Bruce Ladd and John Allee - Photo by Lindsay Schnebly

Katherine’s illness parallels Beethoven’s ill health, as he gradually loses his hearing and deteriorates physically. Perhaps the two share more than a musical conundrum.  Modern-day New York and Bonn become enmeshed with nineteenth century Austria as Beethoven (Bruce Ladd) and Katherine (Nan McNamara) come to understand each other even though separated by two centuries and an ocean. The theme of the interwoven pervades the piece, as lines become lyrics and lyrics become lines, as past and present become indistinguishable, as relationships develop and blossom or falter and fail. Even those closest to the two principals exhibit parallels as they struggle to offer assistance to these two very independent and stubborn people.

Director Thomas James O’Leary skillfully develops the interplay between time, place, and characters. The superb cast members develop the multi-layered personalities of each characters with competence and compassion. Special kudos to Nan McNamara (Katherine) and Bruce Ladd (Beethoven) for their moving portrayals of individuals whose bodies are failing while their minds remain keenly alert.

Bruce Ladd - Photo by Lindsay Schnebly

Nicholas Acciani’s set is simple yet very effective, allowing for past and present to fit together and sometimes cross the boundaries of time.
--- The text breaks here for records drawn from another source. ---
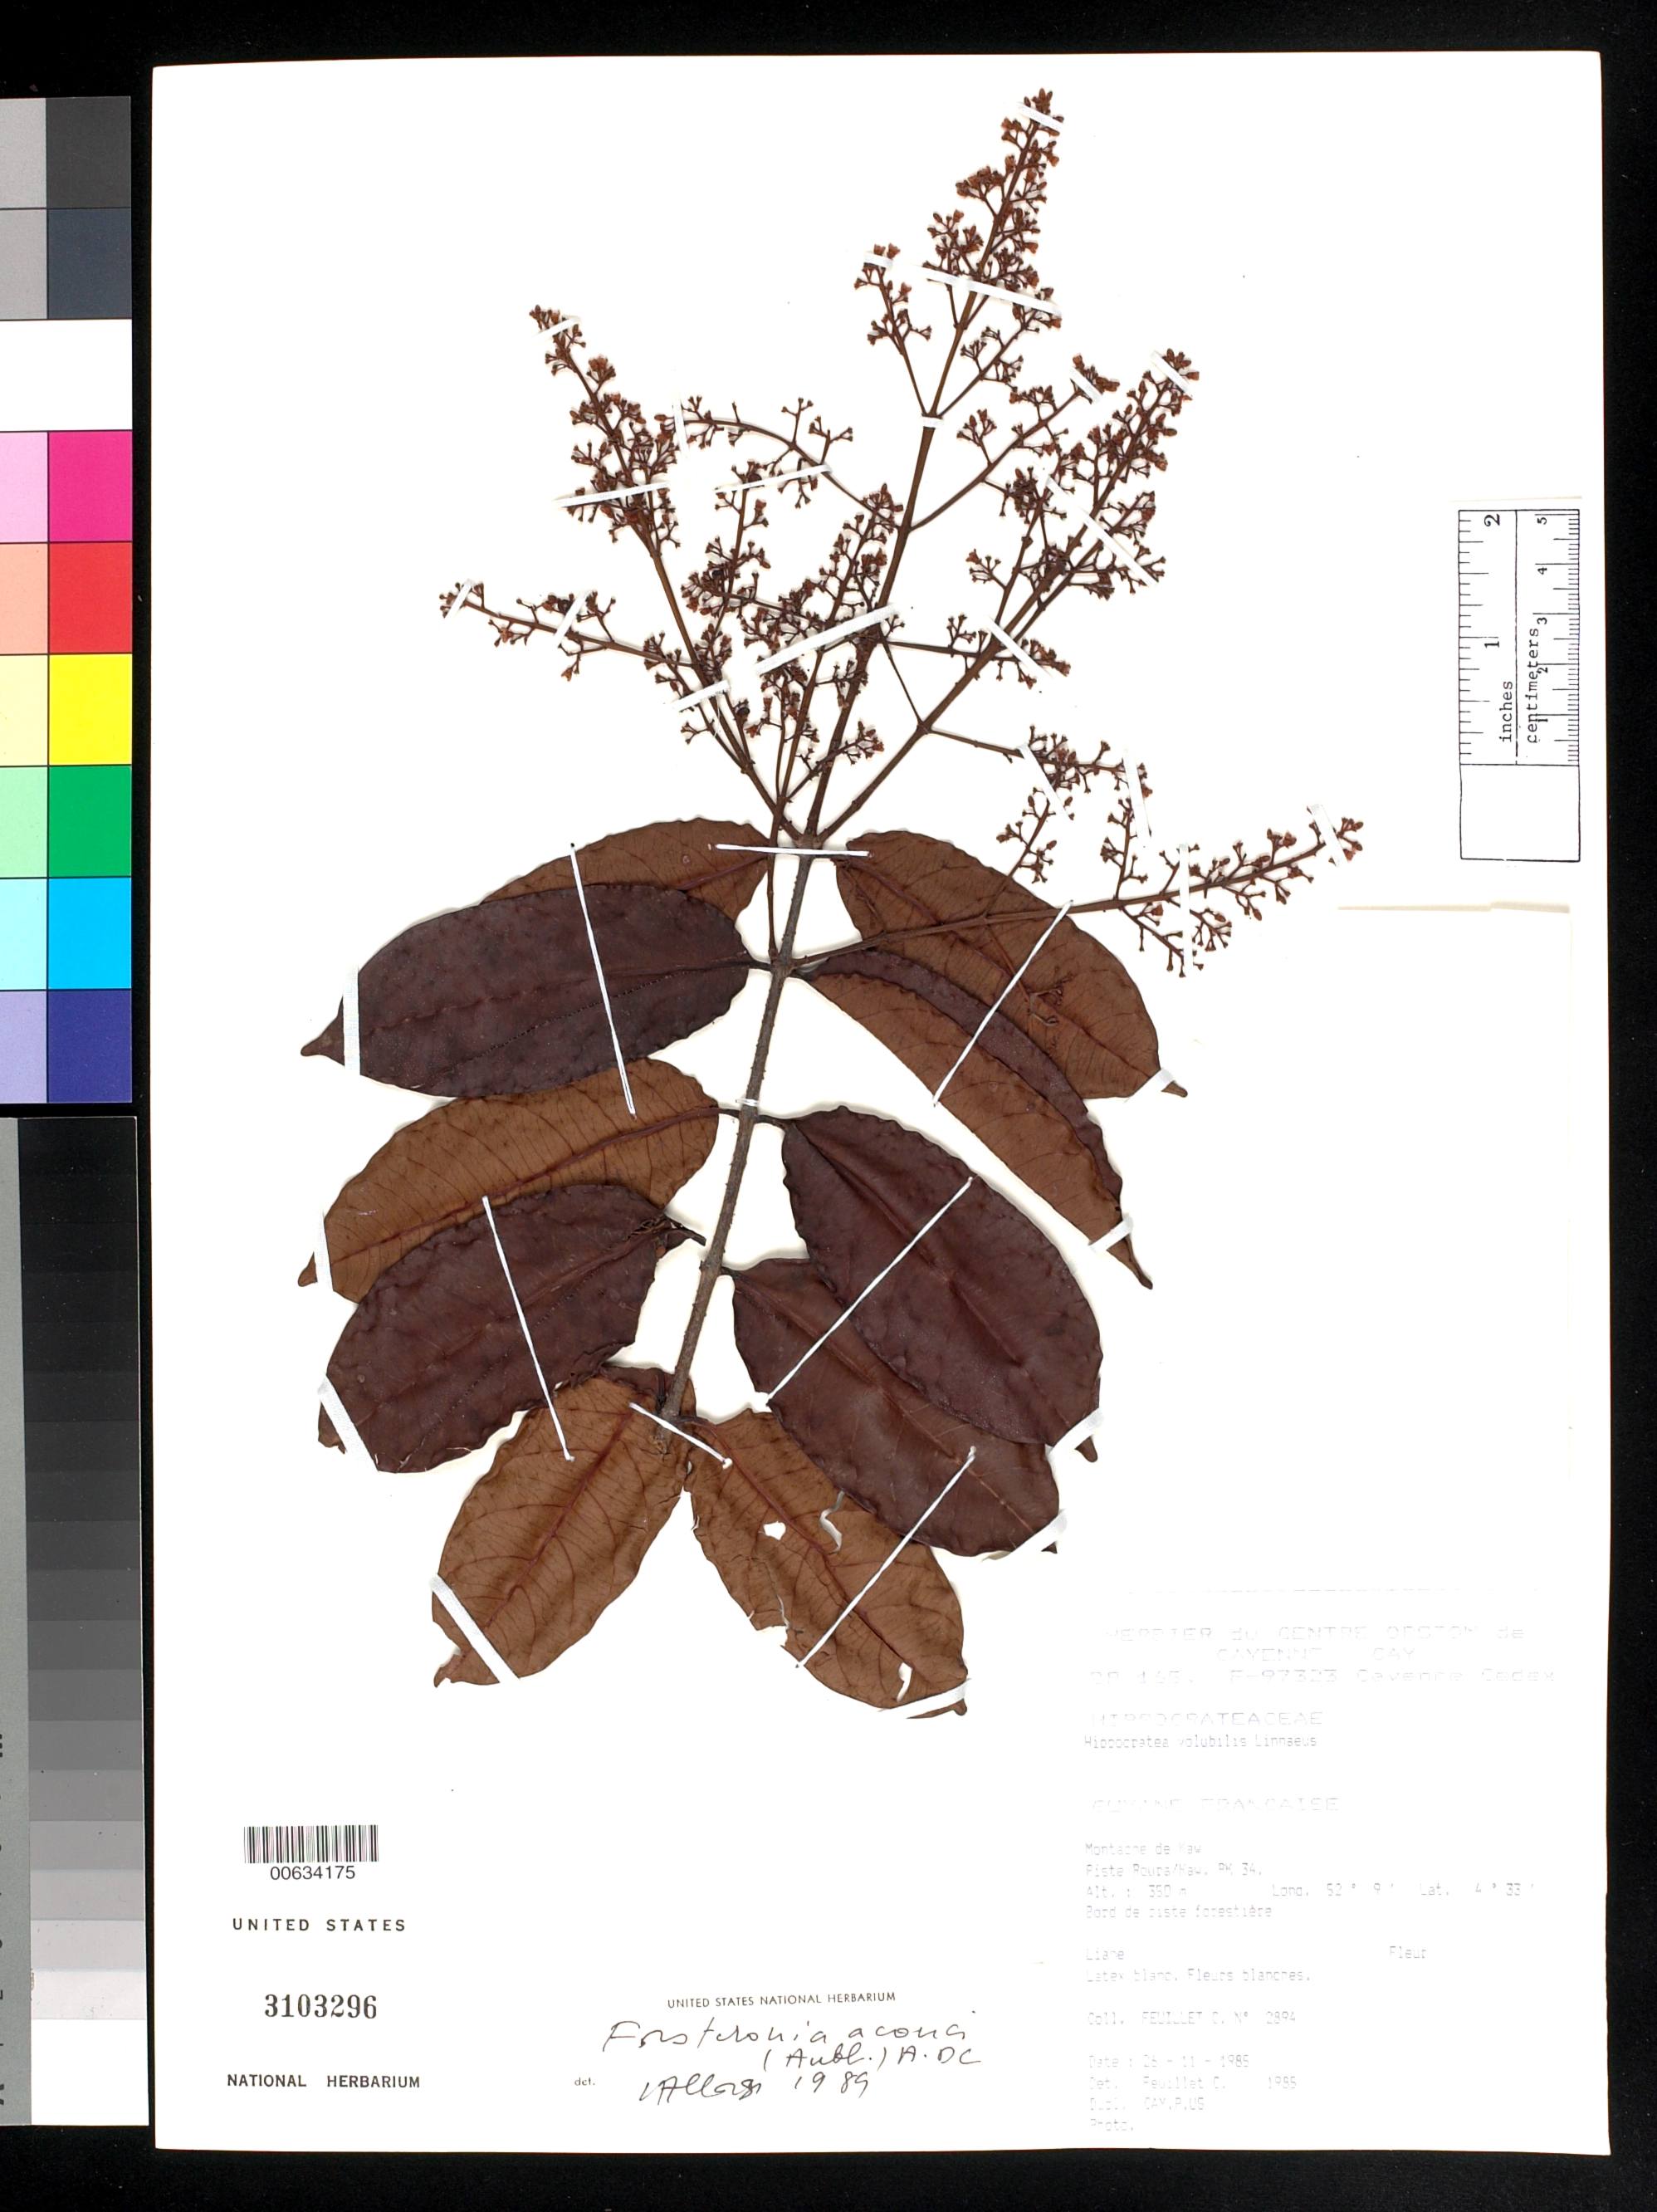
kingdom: Plantae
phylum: Tracheophyta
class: Magnoliopsida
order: Gentianales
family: Apocynaceae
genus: Forsteronia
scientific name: Forsteronia acouci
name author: (Aubl.) A. DC.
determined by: Allorge, L.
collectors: C. Feuillet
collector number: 2894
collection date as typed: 26 Nov 1985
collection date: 1985-11-26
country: French Guiana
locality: Montagne de Kaw, Piste Roura/Kaw, PK 34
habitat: Borde de piste forestiere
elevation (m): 350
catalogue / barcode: US 3103296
Andrew Schmedake’s lighting, David B. Marling’s sound, and Vicki Conrad’s costumes bridge 200 years competently and proficiently. But do not expect Beethoven to enter in a carriage pulled by a team of horses (described in the original script). I’m afraid that he has to depend on his own two feet.

Bruce Ladd as Beethoven and Nan McNamara as Katherine - Photo by Lindsay Schnebly

From every perspective, 33 VARIATIONS is a winner, blending music and words into a symphony of emotions. The actors even get to sing a little. This is a production that you shouldn’t miss on a multitude of levels. And it’s fun too.


33 VARIATIONS runs through March 17, 2017, with performances at 8 p.m. Fridays and Saturdays and at 2:30 p.m. on Sundays (Saturday matinee scheduled for 3/18/17 at 2:30 p.m.) The David Schall Theatre is located at 1760 N. Gower Street, Hollywood, CA (on the campus of the First Presbyterian Church of Hollywood). Tickets ranged from $20 to $30. For information and reservations, call 323-462-8460 or go online.